Moreno, D., Duval, M., Rubio-Jara, S., Panera, J., Bahain, J.J., Shao, Q., Pérez-González, A. & Falguères, C.
Quaternary International, 520. 23-38
In this work, three important Pleistocene sites of the Madrid basin located close to the junction of the Manzanares (PRERESA site) and the Jarama (Valdocarros site and Maresa quarry) rivers have been studied in order to improve the existing chronological framework of the basin and to clarify the geological evolution of these fluvial systems and their relationship with human occupations. To do so, Electron Spin Resonance (ESR) dating was applied to four fossil teeth and nine optically bleached quartz grain samples. Most of the obtained dates are consistent with the existing preliminary age estimates by biostratigraphy, luminescence (OSL and TL) or Amino Acid Racemization (AAR) dating. This ESR dating study suggests an age of Late Middle Pleistocene (early MIS6) for PRERESA site. At the Jarama valley (Valdocarros site and Maresa quarry), the Arganda I unit could be correlated to the MIS 9 and MIS10, the Arganda II unit seems to belong to MIS8 and MIS7 and the Arganda III to the MIS6.
Del Val, M., Duval, M., Medialdea, A., Bateman, M.D., Moreno, D., Arriolabengoa, M., Aranburu, A. & Iriarte, E.
Quaternary Geochronology, 49, 108-114
Reported here is the first chronostratigraphic study of the Quaternary fluvial terrace deposits of three different valleys (Deba, Nerbioi, Oiartzun) located in the eastern Cantabrian margin (northern Spain), designed to understand long-term fluvial dynamics of this region.
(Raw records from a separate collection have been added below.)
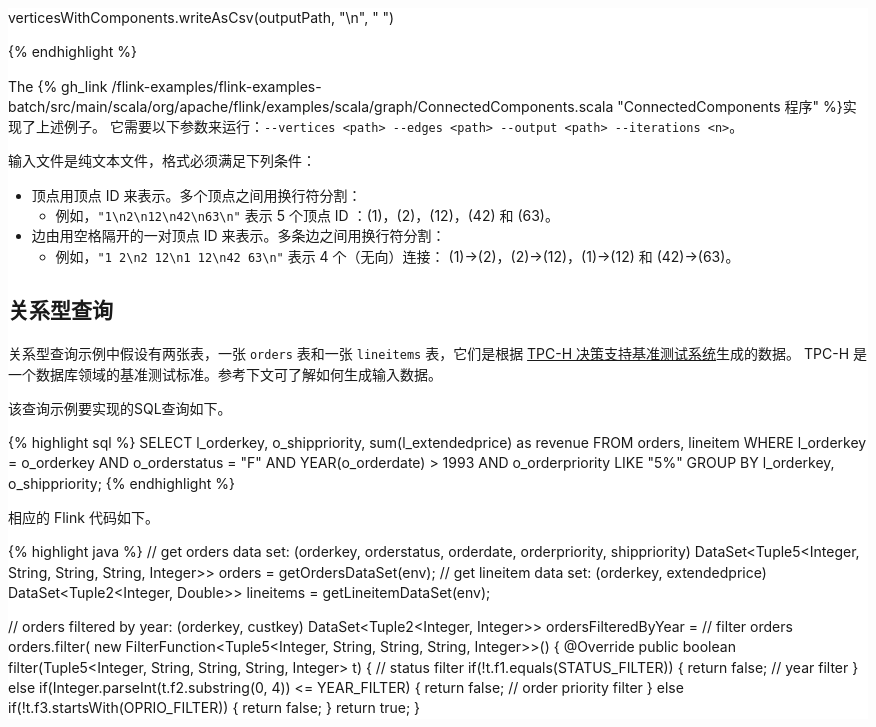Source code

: 
verticesWithComponents.writeAsCsv(outputPath, "\n", " ")

{% endhighlight %}


The {% gh_link /flink-examples/flink-examples-batch/src/main/scala/org/apache/flink/examples/scala/graph/ConnectedComponents.scala "ConnectedComponents 程序" %}实现了上述例子。
它需要以下参数来运行：`--vertices <path> --edges <path> --output <path> --iterations <n>`。

</div>
</div>

输入文件是纯文本文件，格式必须满足下列条件：

- 顶点用顶点 ID 来表示。多个顶点之间用换行符分割：
    * 例如，`"1\n2\n12\n42\n63\n"` 表示 5 个顶点 ID ：(1)，(2)，(12)，(42) 和 (63)。
- 边由用空格隔开的一对顶点 ID 来表示。多条边之间用换行符分割：
    * 例如，`"1 2\n2 12\n1 12\n42 63\n"` 表示 4 个（无向）连接： (1)->(2)，(2)->(12)，(1)->(12) 和 (42)->(63)。

## 关系型查询


关系型查询示例中假设有两张表，一张 `orders` 表和一张 `lineitems` 表，它们是根据 [TPC-H 决策支持基准测试系统](http://www.tpc.org/tpch/)生成的数据。
TPC-H 是一个数据库领域的基准测试标准。参考下文可了解如何生成输入数据。  

该查询示例要实现的SQL查询如下。


{% highlight sql %}
SELECT l_orderkey, o_shippriority, sum(l_extendedprice) as revenue
    FROM orders, lineitem
WHERE l_orderkey = o_orderkey
    AND o_orderstatus = "F"
    AND YEAR(o_orderdate) > 1993
    AND o_orderpriority LIKE "5%"
GROUP BY l_orderkey, o_shippriority;
{% endhighlight %}

相应的 Flink 代码如下。

<div class="codetabs" markdown="1">
<div data-lang="java" markdown="1">

{% highlight java %}
// get orders data set: (orderkey, orderstatus, orderdate, orderpriority, shippriority)
DataSet<Tuple5<Integer, String, String, String, Integer>> orders = getOrdersDataSet(env);
// get lineitem data set: (orderkey, extendedprice)
DataSet<Tuple2<Integer, Double>> lineitems = getLineitemDataSet(env);

// orders filtered by year: (orderkey, custkey)
DataSet<Tuple2<Integer, Integer>> ordersFilteredByYear =
        // filter orders
        orders.filter(
            new FilterFunction<Tuple5<Integer, String, String, String, Integer>>() {
                @Override
                public boolean filter(Tuple5<Integer, String, String, String, Integer> t) {
                    // status filter
                    if(!t.f1.equals(STATUS_FILTER)) {
                        return false;
                    // year filter
                    } else if(Integer.parseInt(t.f2.substring(0, 4)) <= YEAR_FILTER) {
                        return false;
                    // order priority filter
                    } else if(!t.f3.startsWith(OPRIO_FILTER)) {
                        return false;
                    }
                    return true;
                }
Fourteen samples were collected for numerical dating purpose, in the lowest terrace levels from 5 m to 63 m above current river channel. Optically Stimulated Luminescence dating was performed using the SAR protocol. For samples from terraces>20 m above the current river channel, over 20% of measured aliquots were above saturation of the OSL signal. Consequently, only minimum ages could be estimated. Five samples also underwent Electron Spin Resonance (ESR) dating following the Multiple Centre approach. The ESR signals of the Aluminium and Titanium (Ti-Li and Ti-H) centres were systematically measured in each sample. In particular, the ESR signal of the Ti-H centre was strong enough to derive reliable and meaningful dose estimates. Obtained age results range between∼140 and∼400 ka for the terrace levels from +10 to +25 m. They suggest phases of aggradation during MIS 6, MIS 8 and MIS 10, for terrace levels T+10m, T+20m and T+25m, respectively.